▸ **Task details**
List every line in the items below that contains the string "compile". Case counts.

Start of Provided information

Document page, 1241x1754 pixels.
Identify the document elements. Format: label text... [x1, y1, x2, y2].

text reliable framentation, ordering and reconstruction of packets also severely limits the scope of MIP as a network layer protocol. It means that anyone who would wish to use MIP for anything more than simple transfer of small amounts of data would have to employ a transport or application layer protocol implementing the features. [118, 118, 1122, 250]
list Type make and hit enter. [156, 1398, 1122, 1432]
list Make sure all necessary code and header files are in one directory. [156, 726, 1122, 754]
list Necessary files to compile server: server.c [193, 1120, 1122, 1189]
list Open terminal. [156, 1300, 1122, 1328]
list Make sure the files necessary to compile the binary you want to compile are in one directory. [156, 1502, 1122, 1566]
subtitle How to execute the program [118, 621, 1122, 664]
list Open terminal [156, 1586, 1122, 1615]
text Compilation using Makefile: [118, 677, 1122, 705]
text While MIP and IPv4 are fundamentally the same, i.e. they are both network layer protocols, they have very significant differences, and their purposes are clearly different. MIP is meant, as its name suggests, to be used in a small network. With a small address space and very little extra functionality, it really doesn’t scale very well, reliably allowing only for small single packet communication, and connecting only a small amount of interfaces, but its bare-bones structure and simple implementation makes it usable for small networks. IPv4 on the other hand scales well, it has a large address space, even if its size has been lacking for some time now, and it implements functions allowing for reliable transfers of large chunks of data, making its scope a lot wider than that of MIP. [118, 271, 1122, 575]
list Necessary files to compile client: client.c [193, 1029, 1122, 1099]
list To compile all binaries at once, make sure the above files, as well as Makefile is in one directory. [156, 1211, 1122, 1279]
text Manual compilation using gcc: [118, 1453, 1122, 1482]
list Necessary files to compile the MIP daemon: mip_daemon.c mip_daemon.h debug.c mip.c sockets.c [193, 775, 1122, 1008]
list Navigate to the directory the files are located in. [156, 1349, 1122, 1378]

End of Provided information

▸ **Worked answer**
list Necessary files to compile server: server.c [193, 1120, 1122, 1189]
list Make sure the files necessary to compile the binary you want to compile are in one directory. [156, 1502, 1122, 1566]
list Necessary files to compile client: client.c [193, 1029, 1122, 1099]
list To compile all binaries at once, make sure the above files, as well as Makefile is in one directory. [156, 1211, 1122, 1279]
list Necessary files to compile the MIP daemon: mip_daemon.c mip_daemon.h debug.c mip.c sockets.c [193, 775, 1122, 1008]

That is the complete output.